For Pérez-Ramallo, there is nothing comparable to the volume and cultural complexity of these human sacrifices of the Mayans, sustained for centuries. The closest, he believes, are the sacrifices of young women and their children by the Incas, whose exceptionally preserved mummies have been found on some of the highest peaks in the Andes. In these cases it has also been shown that they came from remote places and ate the same diet, but these are two or three cases, not dozens or even hundreds.

Those responsible for the work warn that it is not advisable to interpret what happened in the Mayan city with a current vision. “When I analyze things like this I try to be a mere witness and not judge with the eyes of the present,” explains Pérez-Ramallo. No matter how different the Mayan world is from the European Middle Ages, of which he is a specialist, there are always connections. “When the Romans arrived in Lusitania [la actual Portugal, Extremadura y Salamanca], witness human sacrifices by the local population. “They are anthropological behaviors that explain a society, rather than barbarism,” he adds.

His colleague Barquera adds: “In those times, in Mesoamerica, death in sacrifice was an honor. In the ball game the aim was to win and the prize was to be sacrificed. Giving your children as a sacrifice was probably also a great honor. From our perspective it seems barbaric, but that is how the world was explained a little over a thousand years ago. It is something different that we cannot qualify with today’s morality.”
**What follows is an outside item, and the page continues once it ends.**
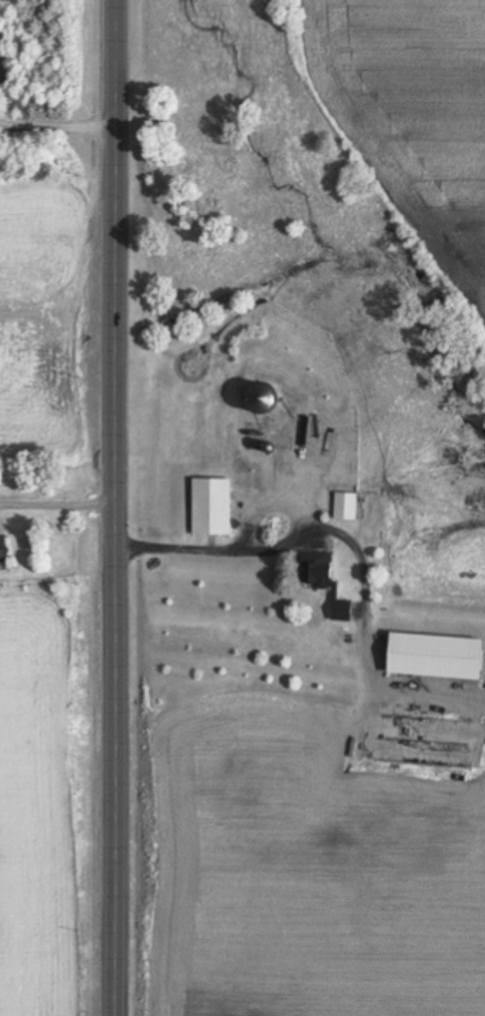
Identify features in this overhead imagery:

The team has also analyzed the DNA of 68 current inhabitants of Tixcacaltuyub, a town near the ruins of Chichén Itzá. The results show that the descendants of the Mayan people retain genetic marks from the epidemics that decimated the American population after the arrival of the conquerors in the 16th century, especially genes for resistance to the bacteria. Salmonella enterica, which in 1545 caused the terrible epidemic of the so-called cocoliztli.

Iñigo Olalde, a geneticist at the University of the Basque Country, believes that this is a “unique” study. “It is exceptional to be able to recover DNA from so many individuals in a warm area. And thanks to genetic extraction it has been possible to determine sex, since no physical feature in the bones of young children allows them to be differentiated. Thanks to this we know who they were killing for ritual,” he highlights.